▶ ABOUT THIS TASK: Put everything from the start of the records below down to the line containing "Мультимедиа" into a JSON list of strings, with one string for each line and no blank lines, including both end lines.

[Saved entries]
=-=-=

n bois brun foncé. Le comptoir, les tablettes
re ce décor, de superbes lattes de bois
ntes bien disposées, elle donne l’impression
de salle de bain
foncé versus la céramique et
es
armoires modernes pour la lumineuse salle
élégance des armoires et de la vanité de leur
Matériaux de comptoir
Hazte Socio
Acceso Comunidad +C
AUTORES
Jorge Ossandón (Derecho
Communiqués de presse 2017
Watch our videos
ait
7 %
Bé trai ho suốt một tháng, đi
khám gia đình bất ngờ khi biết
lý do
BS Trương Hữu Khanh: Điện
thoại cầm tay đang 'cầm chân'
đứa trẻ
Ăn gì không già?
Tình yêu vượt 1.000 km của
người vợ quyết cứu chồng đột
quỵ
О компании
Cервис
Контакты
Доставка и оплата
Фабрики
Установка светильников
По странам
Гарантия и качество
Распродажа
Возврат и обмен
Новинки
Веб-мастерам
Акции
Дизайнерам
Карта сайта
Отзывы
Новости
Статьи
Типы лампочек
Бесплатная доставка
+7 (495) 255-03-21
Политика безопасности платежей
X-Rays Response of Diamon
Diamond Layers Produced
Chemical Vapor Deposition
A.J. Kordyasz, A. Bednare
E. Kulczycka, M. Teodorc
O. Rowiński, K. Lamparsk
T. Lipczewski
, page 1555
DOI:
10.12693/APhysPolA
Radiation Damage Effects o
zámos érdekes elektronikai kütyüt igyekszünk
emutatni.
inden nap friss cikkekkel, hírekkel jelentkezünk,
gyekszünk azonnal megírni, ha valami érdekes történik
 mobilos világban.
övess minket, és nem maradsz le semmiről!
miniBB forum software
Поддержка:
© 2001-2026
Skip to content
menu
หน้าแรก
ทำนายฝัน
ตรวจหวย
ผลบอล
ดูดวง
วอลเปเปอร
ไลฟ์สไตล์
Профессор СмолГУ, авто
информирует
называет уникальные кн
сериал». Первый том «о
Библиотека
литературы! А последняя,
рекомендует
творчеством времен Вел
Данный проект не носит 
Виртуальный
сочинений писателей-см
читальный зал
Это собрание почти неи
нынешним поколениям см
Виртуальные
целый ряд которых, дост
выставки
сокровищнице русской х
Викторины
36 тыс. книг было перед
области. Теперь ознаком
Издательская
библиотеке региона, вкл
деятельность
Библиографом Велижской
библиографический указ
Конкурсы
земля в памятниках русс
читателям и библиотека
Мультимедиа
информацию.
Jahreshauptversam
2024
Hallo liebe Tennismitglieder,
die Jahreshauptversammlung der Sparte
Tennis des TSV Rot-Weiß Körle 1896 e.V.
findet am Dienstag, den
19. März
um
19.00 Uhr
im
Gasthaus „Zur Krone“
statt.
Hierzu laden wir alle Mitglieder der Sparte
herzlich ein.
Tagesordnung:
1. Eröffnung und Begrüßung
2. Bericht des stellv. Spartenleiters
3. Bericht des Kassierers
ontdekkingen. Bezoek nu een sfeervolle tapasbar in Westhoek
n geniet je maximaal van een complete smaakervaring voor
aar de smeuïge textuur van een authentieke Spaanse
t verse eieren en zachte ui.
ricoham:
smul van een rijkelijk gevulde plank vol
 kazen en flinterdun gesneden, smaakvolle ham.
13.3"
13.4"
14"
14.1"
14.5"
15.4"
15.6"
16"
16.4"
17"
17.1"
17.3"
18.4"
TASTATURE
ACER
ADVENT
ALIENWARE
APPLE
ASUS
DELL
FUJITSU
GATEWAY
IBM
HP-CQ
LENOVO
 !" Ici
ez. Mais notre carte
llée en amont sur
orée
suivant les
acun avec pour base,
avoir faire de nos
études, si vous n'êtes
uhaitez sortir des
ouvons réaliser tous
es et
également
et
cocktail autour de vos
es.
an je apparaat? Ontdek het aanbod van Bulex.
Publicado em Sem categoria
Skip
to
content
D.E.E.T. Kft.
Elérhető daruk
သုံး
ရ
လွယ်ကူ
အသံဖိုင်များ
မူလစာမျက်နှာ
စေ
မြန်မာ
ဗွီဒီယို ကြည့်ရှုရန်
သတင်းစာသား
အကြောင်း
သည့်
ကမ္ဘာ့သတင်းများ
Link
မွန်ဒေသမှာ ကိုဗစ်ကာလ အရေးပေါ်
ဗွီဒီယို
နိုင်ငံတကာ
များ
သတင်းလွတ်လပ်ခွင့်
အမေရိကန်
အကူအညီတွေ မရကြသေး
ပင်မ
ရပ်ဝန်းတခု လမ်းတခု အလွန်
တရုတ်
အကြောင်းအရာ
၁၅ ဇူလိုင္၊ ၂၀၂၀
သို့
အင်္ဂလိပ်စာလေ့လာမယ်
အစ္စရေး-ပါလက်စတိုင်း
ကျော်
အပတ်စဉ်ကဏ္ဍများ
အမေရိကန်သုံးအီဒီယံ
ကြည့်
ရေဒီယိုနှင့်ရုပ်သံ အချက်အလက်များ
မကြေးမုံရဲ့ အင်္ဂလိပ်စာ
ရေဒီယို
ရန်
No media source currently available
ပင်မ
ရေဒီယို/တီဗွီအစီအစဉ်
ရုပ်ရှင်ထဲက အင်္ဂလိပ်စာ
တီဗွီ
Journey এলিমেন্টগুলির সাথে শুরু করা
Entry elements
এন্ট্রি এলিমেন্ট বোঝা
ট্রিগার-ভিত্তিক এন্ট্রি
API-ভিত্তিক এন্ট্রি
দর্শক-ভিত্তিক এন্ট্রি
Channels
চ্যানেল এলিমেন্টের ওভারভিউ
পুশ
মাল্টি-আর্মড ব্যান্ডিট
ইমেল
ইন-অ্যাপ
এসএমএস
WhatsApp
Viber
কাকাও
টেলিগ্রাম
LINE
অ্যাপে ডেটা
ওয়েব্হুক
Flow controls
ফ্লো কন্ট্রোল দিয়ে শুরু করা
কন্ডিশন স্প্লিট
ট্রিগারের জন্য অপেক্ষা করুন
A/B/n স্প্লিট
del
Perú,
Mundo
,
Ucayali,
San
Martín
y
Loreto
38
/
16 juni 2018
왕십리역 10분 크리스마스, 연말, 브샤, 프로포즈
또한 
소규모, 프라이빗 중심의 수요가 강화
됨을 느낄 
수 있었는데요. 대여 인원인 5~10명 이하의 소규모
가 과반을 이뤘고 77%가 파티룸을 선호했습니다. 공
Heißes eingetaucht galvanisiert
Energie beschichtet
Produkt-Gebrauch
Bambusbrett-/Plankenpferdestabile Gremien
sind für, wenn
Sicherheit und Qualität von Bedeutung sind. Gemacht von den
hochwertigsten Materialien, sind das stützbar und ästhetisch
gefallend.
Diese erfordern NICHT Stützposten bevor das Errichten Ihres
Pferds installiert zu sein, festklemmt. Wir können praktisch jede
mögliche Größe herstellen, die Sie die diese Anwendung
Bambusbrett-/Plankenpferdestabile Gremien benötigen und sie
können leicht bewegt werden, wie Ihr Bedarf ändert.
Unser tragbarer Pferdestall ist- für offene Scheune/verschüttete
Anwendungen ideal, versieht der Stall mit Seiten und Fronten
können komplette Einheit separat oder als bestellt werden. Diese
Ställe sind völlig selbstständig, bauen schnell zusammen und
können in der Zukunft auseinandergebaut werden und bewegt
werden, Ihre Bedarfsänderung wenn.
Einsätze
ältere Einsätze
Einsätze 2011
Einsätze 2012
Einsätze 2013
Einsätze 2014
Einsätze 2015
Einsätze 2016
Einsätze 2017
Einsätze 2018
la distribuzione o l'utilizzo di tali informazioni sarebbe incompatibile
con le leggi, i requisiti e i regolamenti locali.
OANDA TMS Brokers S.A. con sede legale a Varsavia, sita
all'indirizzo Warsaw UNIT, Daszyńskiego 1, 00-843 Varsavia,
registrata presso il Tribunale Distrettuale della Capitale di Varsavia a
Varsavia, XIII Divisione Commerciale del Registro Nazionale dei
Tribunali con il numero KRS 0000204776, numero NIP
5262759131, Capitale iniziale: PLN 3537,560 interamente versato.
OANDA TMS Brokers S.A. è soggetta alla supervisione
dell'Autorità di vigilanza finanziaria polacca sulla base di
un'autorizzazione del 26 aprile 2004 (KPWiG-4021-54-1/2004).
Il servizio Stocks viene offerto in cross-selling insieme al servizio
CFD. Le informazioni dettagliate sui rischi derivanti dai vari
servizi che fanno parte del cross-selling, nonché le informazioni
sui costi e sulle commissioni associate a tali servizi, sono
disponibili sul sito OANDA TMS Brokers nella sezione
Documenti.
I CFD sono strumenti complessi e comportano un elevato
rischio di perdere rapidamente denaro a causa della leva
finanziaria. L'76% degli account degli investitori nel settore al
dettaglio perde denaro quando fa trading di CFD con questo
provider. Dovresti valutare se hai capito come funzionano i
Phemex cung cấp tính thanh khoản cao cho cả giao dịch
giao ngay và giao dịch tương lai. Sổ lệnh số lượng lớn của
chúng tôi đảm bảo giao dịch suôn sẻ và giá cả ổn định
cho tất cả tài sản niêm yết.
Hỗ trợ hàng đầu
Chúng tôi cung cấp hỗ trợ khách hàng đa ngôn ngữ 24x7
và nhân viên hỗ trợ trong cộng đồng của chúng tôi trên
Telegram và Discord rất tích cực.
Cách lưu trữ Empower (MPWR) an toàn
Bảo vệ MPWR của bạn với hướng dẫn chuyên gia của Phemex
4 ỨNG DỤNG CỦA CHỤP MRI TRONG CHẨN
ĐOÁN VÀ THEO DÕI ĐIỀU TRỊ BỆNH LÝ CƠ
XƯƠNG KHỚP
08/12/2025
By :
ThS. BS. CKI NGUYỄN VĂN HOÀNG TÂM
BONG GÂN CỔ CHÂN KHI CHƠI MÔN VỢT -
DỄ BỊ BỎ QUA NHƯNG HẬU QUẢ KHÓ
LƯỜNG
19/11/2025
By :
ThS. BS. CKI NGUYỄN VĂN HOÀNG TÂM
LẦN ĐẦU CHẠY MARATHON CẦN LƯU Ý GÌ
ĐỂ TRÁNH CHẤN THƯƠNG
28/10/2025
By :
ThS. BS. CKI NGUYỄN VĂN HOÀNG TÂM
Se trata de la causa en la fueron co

=-=-=

▶ TASK OUTPUT:
[
  "n bois brun foncé. Le comptoir, les tablettes",
  "re ce décor, de superbes lattes de bois",
  "ntes bien disposées, elle donne l’impression",
  "de salle de bain",
  "foncé versus la céramique et",
  "es",
  "armoires modernes pour la lumineuse salle",
  "élégance des armoires et de la vanité de leur",
  "Matériaux de comptoir",
  "Hazte Socio",
  "Acceso Comunidad +C",
  "AUTORES",
  "Jorge Ossandón (Derecho",
  "Communiqués de presse 2017",
  "Watch our videos",
  "ait",
  "7 %",
  "Bé trai ho suốt một tháng, đi",
  "khám gia đình bất ngờ khi biết",
  "lý do",
  "BS Trương Hữu Khanh: Điện",
  "thoại cầm tay đang 'cầm chân'",
  "đứa trẻ",
  "Ăn gì không già?",
  "Tình yêu vượt 1.000 km của",
  "người vợ quyết cứu chồng đột",
  "quỵ",
  "О компании",
  "Cервис",
  "Контакты",
  "Доставка и оплата",
  "Фабрики",
  "Установка светильников",
  "По странам",
  "Гарантия и качество",
  "Распродажа",
  "Возврат и обмен",
  "Новинки",
  "Веб-мастерам",
  "Акции",
  "Дизайнерам",
  "Карта сайта",
  "Отзывы",
  "Новости",
  "Статьи",
  "Типы лампочек",
  "Бесплатная доставка",
  "+7 (495) 255-03-21",
  "Политика безопасности платежей",
  "X-Rays Response of Diamon",
  "Diamond Layers Produced",
  "Chemical Vapor Deposition",
  "A.J. Kordyasz, A. Bednare",
  "E. Kulczycka, M. Teodorc",
  "O. Rowiński, K. Lamparsk",
  "T. Lipczewski",
  ", page 1555",
  "DOI:",
  "10.12693/APhysPolA",
  "Radiation Damage Effects o",
  "zámos érdekes elektronikai kütyüt igyekszünk",
  "emutatni.",
  "inden nap friss cikkekkel, hírekkel jelentkezünk,",
  "gyekszünk azonnal megírni, ha valami érdekes történik",
  " mobilos világban.",
  "övess minket, és nem maradsz le semmiről!",
  "miniBB forum software",
  "Поддержка:",
  "© 2001-2026",
  "Skip to content",
  "menu",
  "หน้าแรก",
  "ทำนายฝัน",
  "ตรวจหวย",
  "ผลบอล",
  "ดูดวง",
  "วอลเปเปอร",
  "ไลฟ์สไตล์",
  "Профессор СмолГУ, авто",
  "информирует",
  "называет уникальные кн",
  "сериал». Первый том «о",
  "Библиотека",
  "литературы! А последняя,",
  "рекомендует",
  "творчеством времен Вел",
  "Данный проект не носит ",
  "Виртуальный",
  "сочинений писателей-см",
  "читальный зал",
  "Это собрание почти неи",
  "нынешним поколениям см",
  "Виртуальные",
  "целый ряд которых, дост",
  "выставки",
  "сокровищнице русской х",
  "Викторины",
  "36 тыс. книг было перед",
  "области. Теперь ознаком",
  "Издательская",
  "библиотеке региона, вкл",
  "деятельность",
  "Библиографом Велижской",
  "библиографический указ",
  "Конкурсы",
  "земля в памятниках русс",
  "читателям и библиотека",
  "Мультимедиа"
]